La vieja España supo tener un Nebrija que sintetizó
el dominio de sus colonias bajo la fórmula “Lengua e Imperio”. “No había en su
lengua sino lugar para el castigo”.[1]
Para salir de la minoridad impuesta por los españoles, nuestros primeros
revolucionarios tuvieron que “servirse del estado de a la lengua vigente en
aquella fecha” y, al mismo tiempo, debieron luchar por “revolucionar la lengua,
dotando de nuevos sentidos a las viejas palabras”, iniciando así una batalla
por el lenguaje que “no ha cesado en los últimos doscientos años”.[2] Andando
el tiempo, Alberdi planteó que “nuestra lengua aspira a una emancipación”, y al
despuntar el siglo XX Abeille tendría la osadía de plantear la existencia de un
Idioma nacional de los argentinos. Acaso
se le fue la mano, pero Martínez Estrada supo ver que los “poetas del pueblo”
declararon “como extranjera la voluntad de crear una literatura nacional con
elementos foráneos”, recogiendo y legalizando “lo español vivo en lo argentino
vivo”: “Lo que nosotros hemos modificado en lo sustancial y hasta los límites
de lo posible dentro de la rigidez de toda lengua es la semántica y la
intencionalidad del lenguaje. No lo hemos deformado por fuera, sino por
dentro”. Y cuando el Martín Fierro plantea
“la ley primera” está invirtiendo la imposición del lenguaje colonizado que ordena
desalojar el amor y suplantarlo por la desconfianza.[3]
Es toda una reposición de valores: la fraternidad en sentido amplio, entre “gente que se quiere y se comprende”
-como escribe Buenaventura Luna-, entre paisanos estigmatizados como bárbaros.

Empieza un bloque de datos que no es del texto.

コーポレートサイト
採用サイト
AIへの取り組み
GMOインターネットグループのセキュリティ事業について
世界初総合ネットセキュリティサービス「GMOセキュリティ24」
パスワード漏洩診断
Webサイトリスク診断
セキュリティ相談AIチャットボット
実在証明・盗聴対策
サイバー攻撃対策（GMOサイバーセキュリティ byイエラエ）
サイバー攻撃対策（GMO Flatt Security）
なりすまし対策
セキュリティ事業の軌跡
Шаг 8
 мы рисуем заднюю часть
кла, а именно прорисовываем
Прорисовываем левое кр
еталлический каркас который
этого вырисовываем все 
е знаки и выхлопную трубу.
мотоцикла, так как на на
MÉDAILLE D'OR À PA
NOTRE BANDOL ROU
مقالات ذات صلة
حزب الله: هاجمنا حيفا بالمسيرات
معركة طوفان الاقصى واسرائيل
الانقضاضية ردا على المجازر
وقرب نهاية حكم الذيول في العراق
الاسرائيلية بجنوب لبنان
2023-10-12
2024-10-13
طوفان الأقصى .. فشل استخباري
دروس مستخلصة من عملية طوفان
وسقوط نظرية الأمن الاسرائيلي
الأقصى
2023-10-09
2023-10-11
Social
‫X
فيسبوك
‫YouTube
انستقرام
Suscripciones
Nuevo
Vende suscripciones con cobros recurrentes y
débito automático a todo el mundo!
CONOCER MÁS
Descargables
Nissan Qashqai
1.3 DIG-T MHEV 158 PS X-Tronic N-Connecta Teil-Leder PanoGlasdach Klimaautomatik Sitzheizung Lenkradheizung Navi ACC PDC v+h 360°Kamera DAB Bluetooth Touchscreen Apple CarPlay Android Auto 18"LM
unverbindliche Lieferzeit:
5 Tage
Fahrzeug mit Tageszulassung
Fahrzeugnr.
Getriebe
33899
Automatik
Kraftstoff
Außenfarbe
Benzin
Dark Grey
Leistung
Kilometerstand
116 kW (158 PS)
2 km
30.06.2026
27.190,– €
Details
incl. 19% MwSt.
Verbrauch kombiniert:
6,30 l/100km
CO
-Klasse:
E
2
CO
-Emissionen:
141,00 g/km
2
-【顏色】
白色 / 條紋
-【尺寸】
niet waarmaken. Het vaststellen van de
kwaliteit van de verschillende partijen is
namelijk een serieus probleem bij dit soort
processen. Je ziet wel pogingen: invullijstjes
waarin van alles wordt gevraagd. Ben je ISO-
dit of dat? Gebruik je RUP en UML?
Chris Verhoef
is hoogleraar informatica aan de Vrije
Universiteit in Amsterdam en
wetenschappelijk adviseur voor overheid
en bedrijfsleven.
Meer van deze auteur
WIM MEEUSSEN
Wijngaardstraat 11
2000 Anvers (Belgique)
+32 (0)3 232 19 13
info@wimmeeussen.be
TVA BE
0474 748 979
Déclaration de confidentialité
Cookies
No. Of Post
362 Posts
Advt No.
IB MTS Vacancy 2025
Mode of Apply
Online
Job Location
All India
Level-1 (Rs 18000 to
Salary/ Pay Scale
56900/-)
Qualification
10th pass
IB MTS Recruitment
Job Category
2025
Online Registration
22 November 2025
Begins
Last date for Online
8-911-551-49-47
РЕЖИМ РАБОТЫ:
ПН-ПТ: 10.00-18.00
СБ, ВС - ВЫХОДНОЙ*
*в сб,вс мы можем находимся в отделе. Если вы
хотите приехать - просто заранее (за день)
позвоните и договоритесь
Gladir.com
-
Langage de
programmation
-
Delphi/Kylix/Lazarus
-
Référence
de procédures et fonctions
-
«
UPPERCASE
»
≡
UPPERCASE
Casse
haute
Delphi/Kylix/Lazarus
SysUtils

¿Se interesan los músicos por estas cosas? Cuando “la
música interior” tocó por primera vez las puertas de la esquiva metrópoli, Juan
Agustín García dijo que había recorrido “con bondad y paciencia lo que se
siente en esos centros populares (…) Se encuentran emociones muy intensas y
bien traducidas en un verso armonioso, español, pero muy argentino: con mucho
sabor local (…) La guitarra es, en todos estos cantos, el símbolo de la patria;
de una patria más suave y dulce”. Si el criollismo fue acaso una revolución
cultural es porque terminó con los “buenos modales” del idioma, esos que hacían
que la lengua del oprimido se escuchase como ruido y sólo se escuchara como
discurso el idioma del opresor.[4] ¿Hace
falta sugerir lo que va del lenguaje a la canción?
“El encuentro entre una persona y el lugar al que
pertenece no es fortuito, es algo que va más allá del destino, es algo tan
primordial que no hay palabras para describirlo”.[5]
Pero hay que encontrar esas palabras y avanzar hacia una lengua nacional
emancipada. “¿Para qué nuestra música? ¿Para qué nuestros
dioses? ¿Para qué nuestras telas? ¿Para qué nuestra ciencia? ¿Para qué nuestro
vino?”, preguntaba Manzi. Para que podamos escuchar una canción emancipada y disfrutar y tener “una
patria más suave y dulce”.
Por Carlos Semorile.
[1] Juan Bautista Duizeide, Lejos del mar.
[2] Javier Fernández Sebastián citado
por Esteban de Gori en La república
patriota.
[3] Siguiendo a Jamaica Kincaid en Autobiografia de mi madre.
[4] Siguiendo a Eduardo Rinesi en Política y tragedia. Hamlet, entre Hobbes y
Maquiavelo.
[5] Jamaica Kincaid, Autobiografía de mi madre.